- Stored data entries:
■ ■ ■ ■

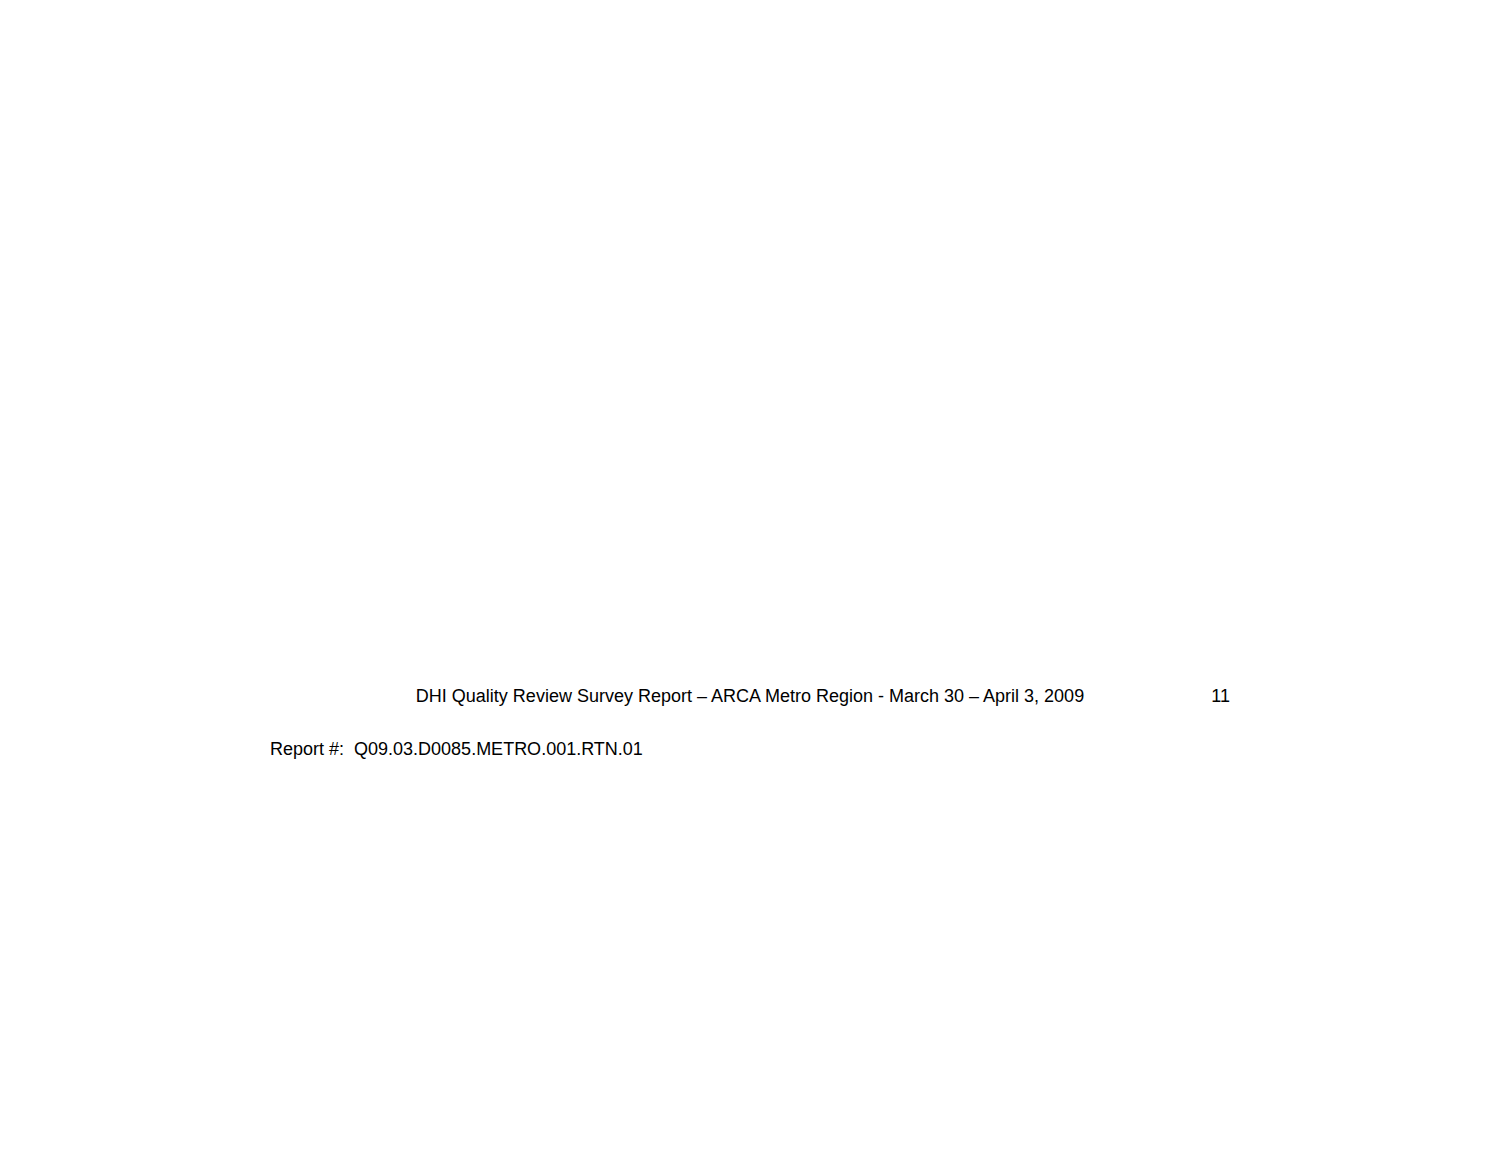DHI Quality Review Survey Report – ARCA Metro Region - March 30 – April 3, 2009
11
Report #: Q09.03.D0085.METRO.001.RTN.01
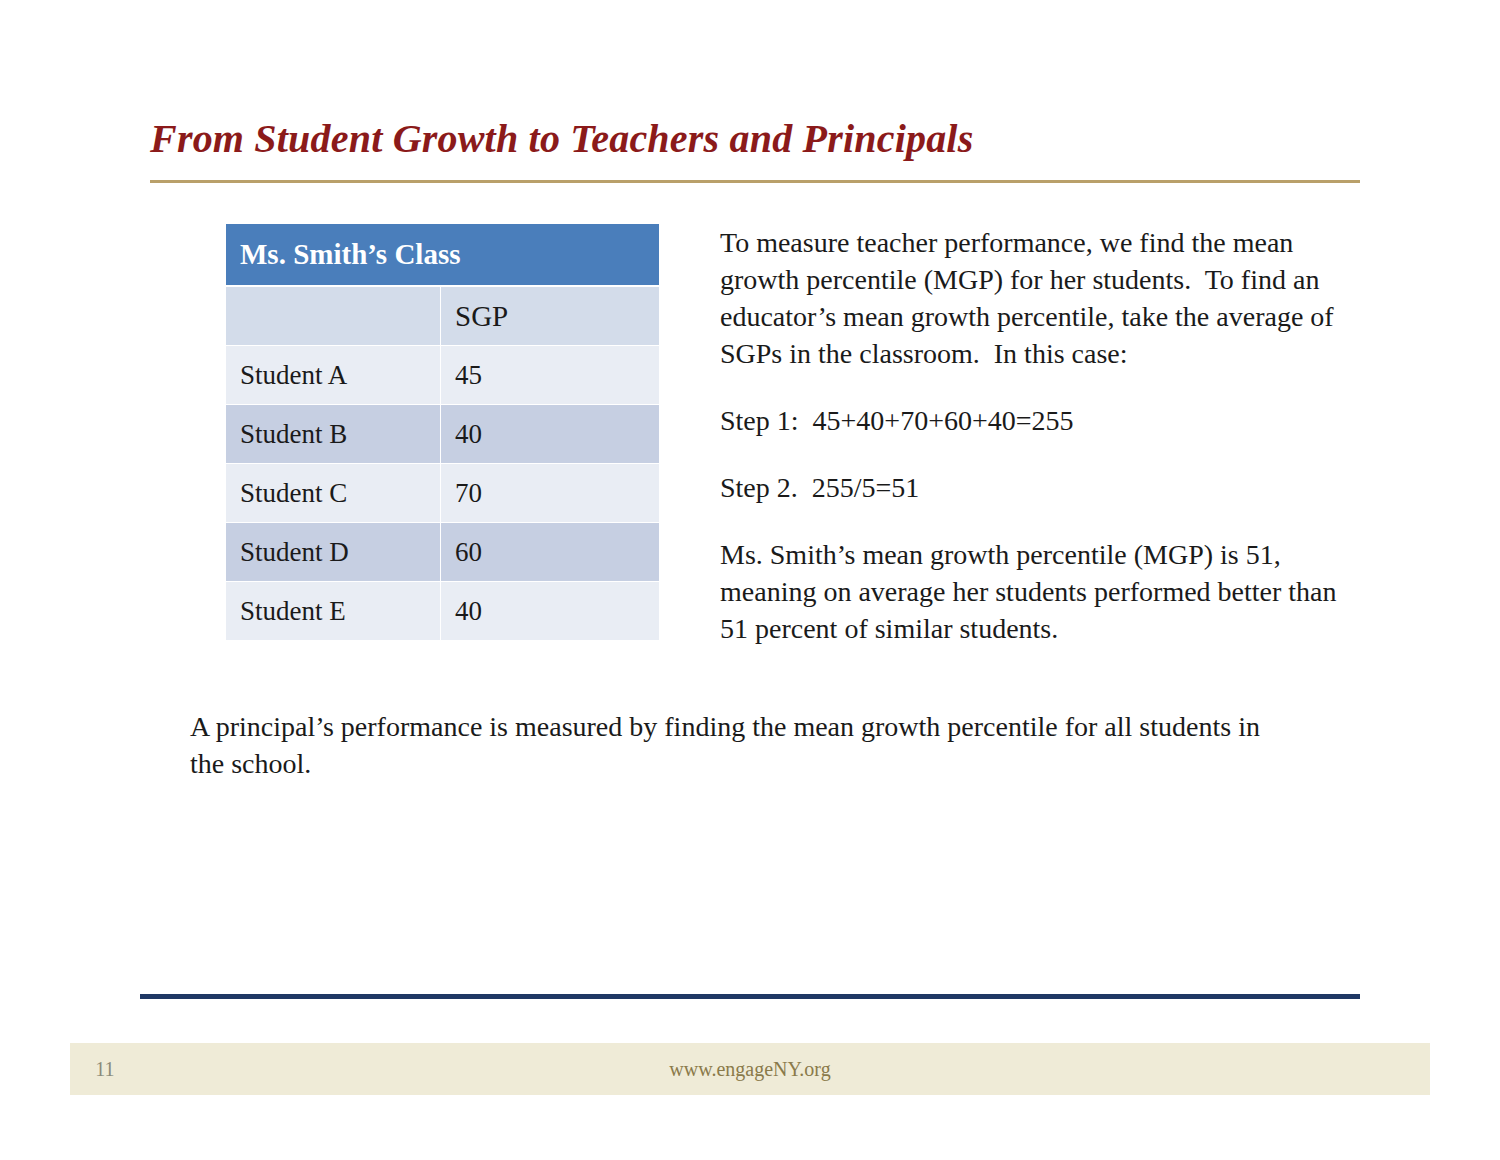From Student Growth to Teachers and Principals
Ms. Smith’s Class
| | SGP |
| --- | --- |
| Student A | 45 |
| Student B | 40 |
| Student C | 70 |
| Student D | 60 |
| Student E | 40 |
To measure teacher performance, we find the mean growth percentile (MGP) for her students. To find an educator’s mean growth percentile, take the average of SGPs in the classroom. In this case:
Step 1: 45+40+70+60+40=255
Step 2. 255/5=51
Ms. Smith’s mean growth percentile (MGP) is 51, meaning on average her students performed better than 51 percent of similar students.
A principal’s performance is measured by finding the mean growth percentile for all students in the school.
11
www.engageNY.org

■ ■ ■ ■

- ASSIGNMENT: State how many lines in the entries above include the word "average"; reply with the number alone.

- EXPECTED ANSWER: 2